## What needs to be done
Put each line of the data below into a Markdown table with the columns Row and Line, giving every row a number and skipping blank lines. Leave the pictures out of the answer.
◇ ◇ ◇ ◇
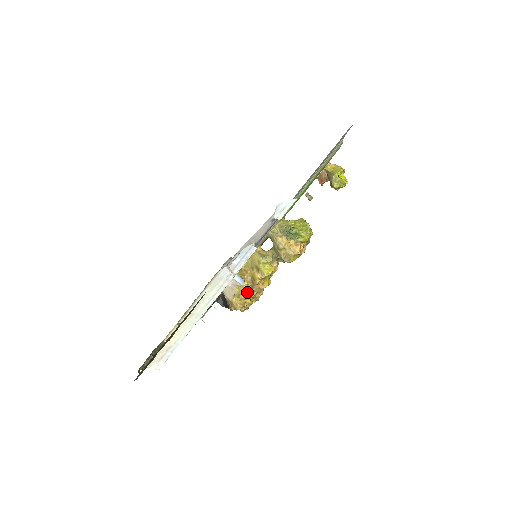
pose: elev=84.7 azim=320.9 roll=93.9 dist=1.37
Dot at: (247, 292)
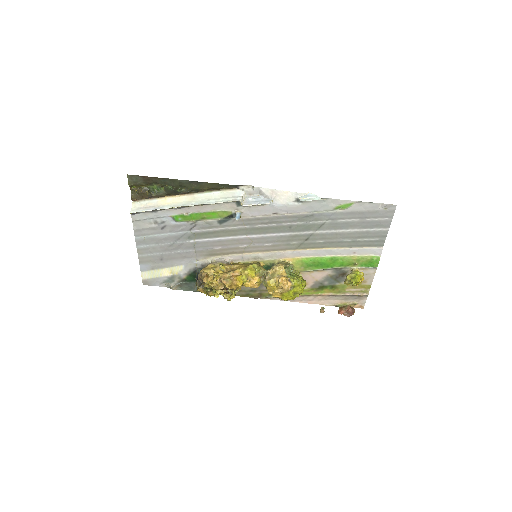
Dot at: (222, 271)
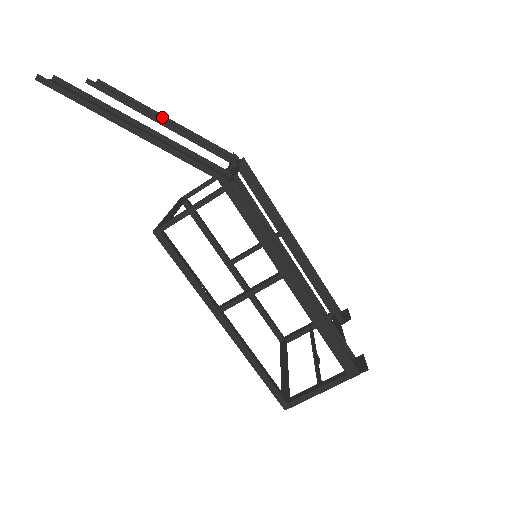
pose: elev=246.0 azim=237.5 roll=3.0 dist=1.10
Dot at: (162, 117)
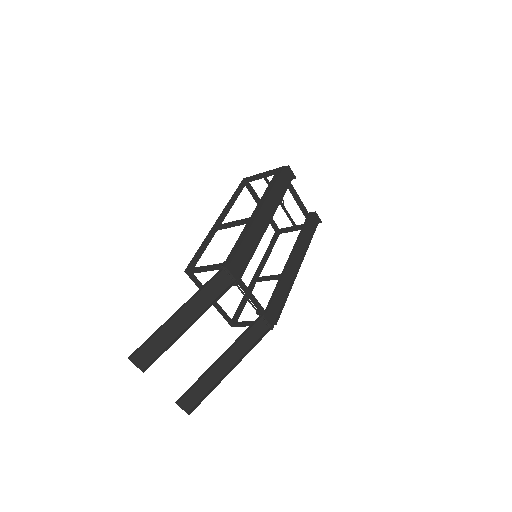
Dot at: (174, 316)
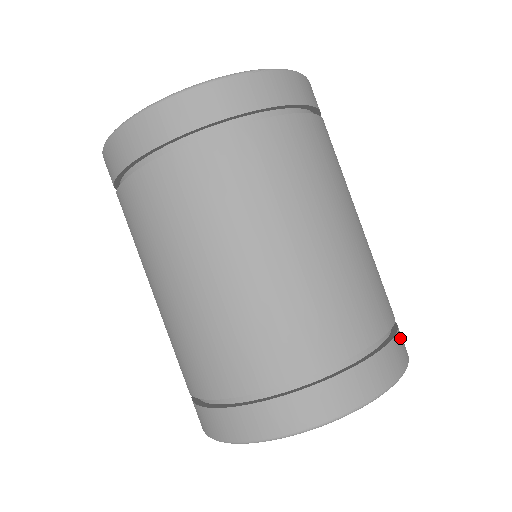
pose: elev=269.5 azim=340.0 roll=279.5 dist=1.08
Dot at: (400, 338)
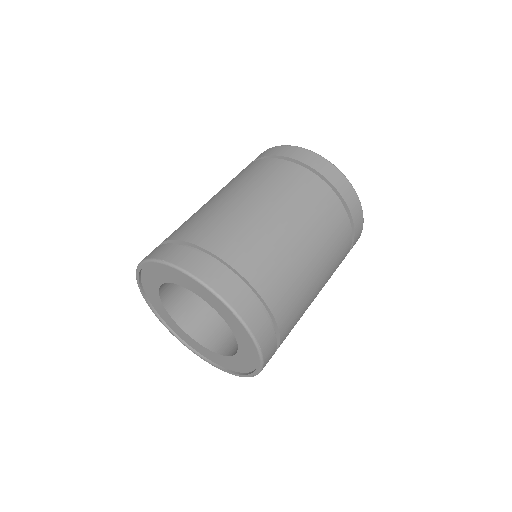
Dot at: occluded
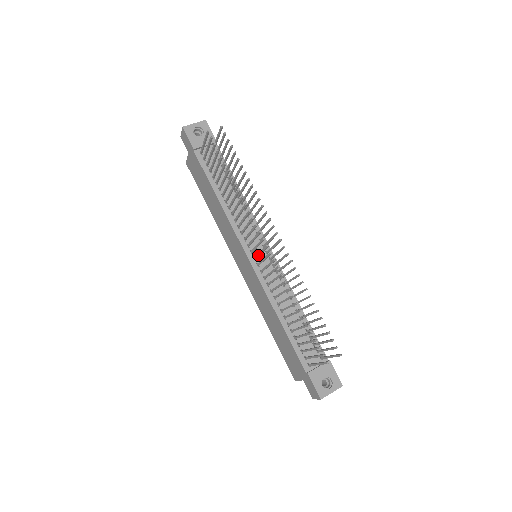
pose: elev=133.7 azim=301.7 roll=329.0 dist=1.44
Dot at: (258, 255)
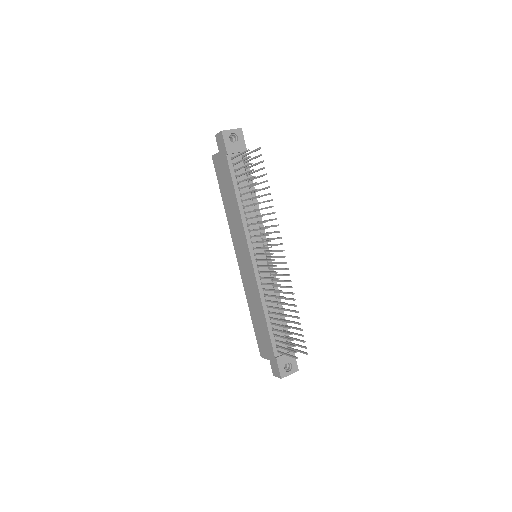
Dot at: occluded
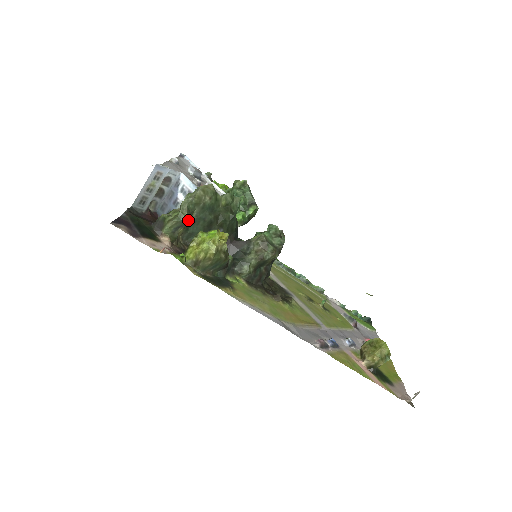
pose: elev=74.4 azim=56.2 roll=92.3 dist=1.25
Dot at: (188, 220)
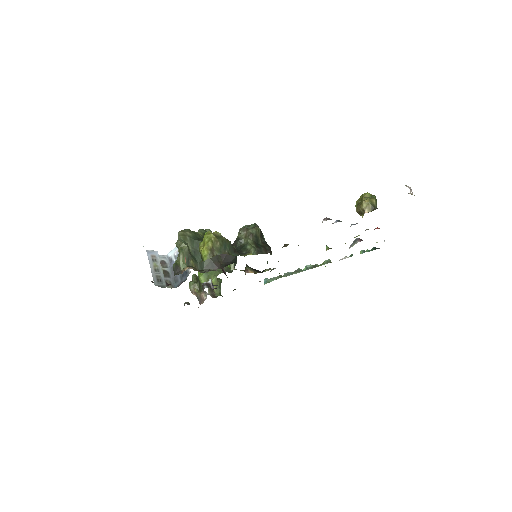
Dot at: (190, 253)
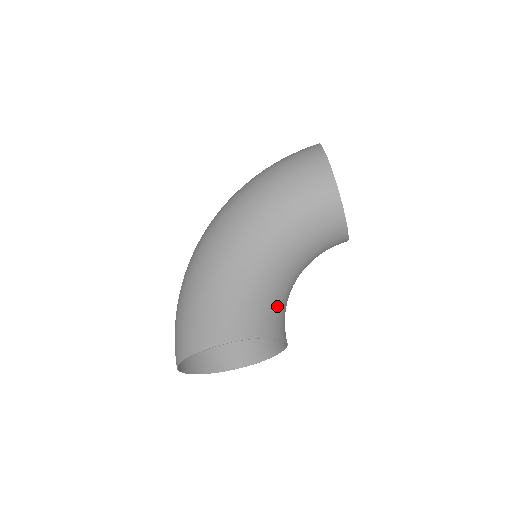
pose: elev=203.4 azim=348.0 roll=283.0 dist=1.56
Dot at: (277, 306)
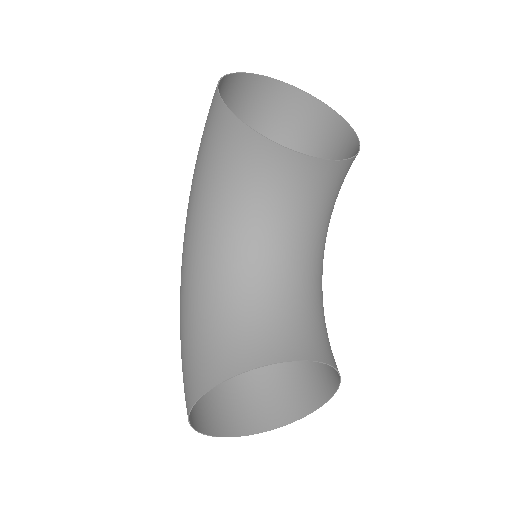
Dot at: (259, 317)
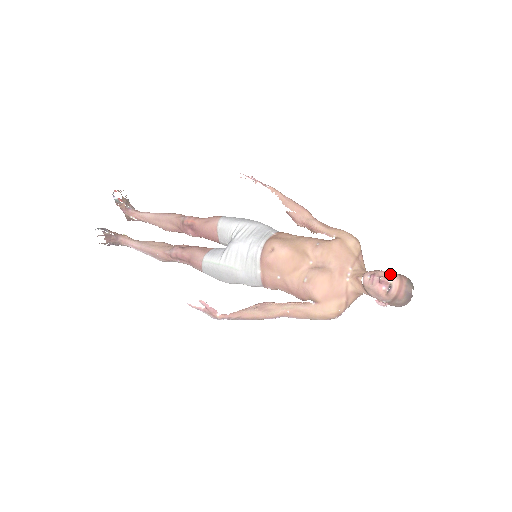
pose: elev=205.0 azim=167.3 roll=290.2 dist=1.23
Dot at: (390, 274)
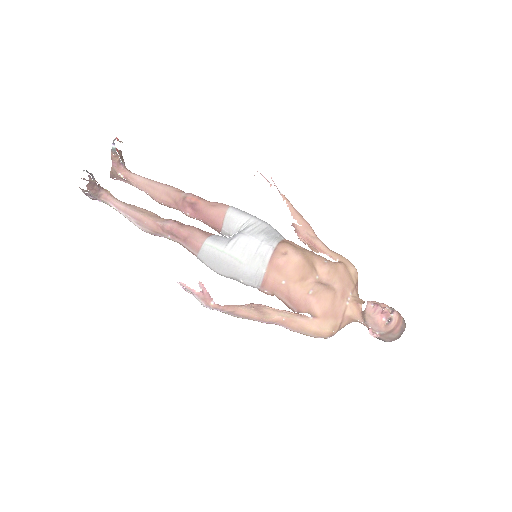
◇ ◇ ◇ ◇
## Result
| Row | Line |
|---|---|
| 1 | pose: elev=84.7 azim=320.9 roll=93.9 dist=1.37 |
| 2 | Dot at: (247, 292) |
| 3 | Dot at: (222, 271) |
| 4 | pose: elev=246.0 azim=237.5 roll=3.0 dist=1.10 |
| 5 | Dot at: (162, 117) |
| 6 | Dot at: (174, 316) |
| 7 | pose: elev=269.5 azim=340.0 roll=279.5 dist=1.08 |
| 8 | Dot at: (400, 338) |
| 9 | Dot at: occluded |
| 10 | pose: elev=133.7 azim=301.7 roll=329.0 dist=1.44 |
| 11 | Dot at: (258, 255) |
| 12 | Dot at: occluded |
| 13 | pose: elev=74.4 azim=56.2 roll=92.3 dist=1.25 |
| 14 | Dot at: (188, 220) |
| 15 | Dot at: (190, 253) |
| 16 | pose: elev=203.4 azim=348.0 roll=283.0 dist=1.56 |
| 17 | Dot at: (277, 306) |
| 18 | Dot at: (259, 317) |
| 19 | pose: elev=205.0 azim=167.3 roll=290.2 dist=1.23 |
| 20 | Dot at: (390, 274) |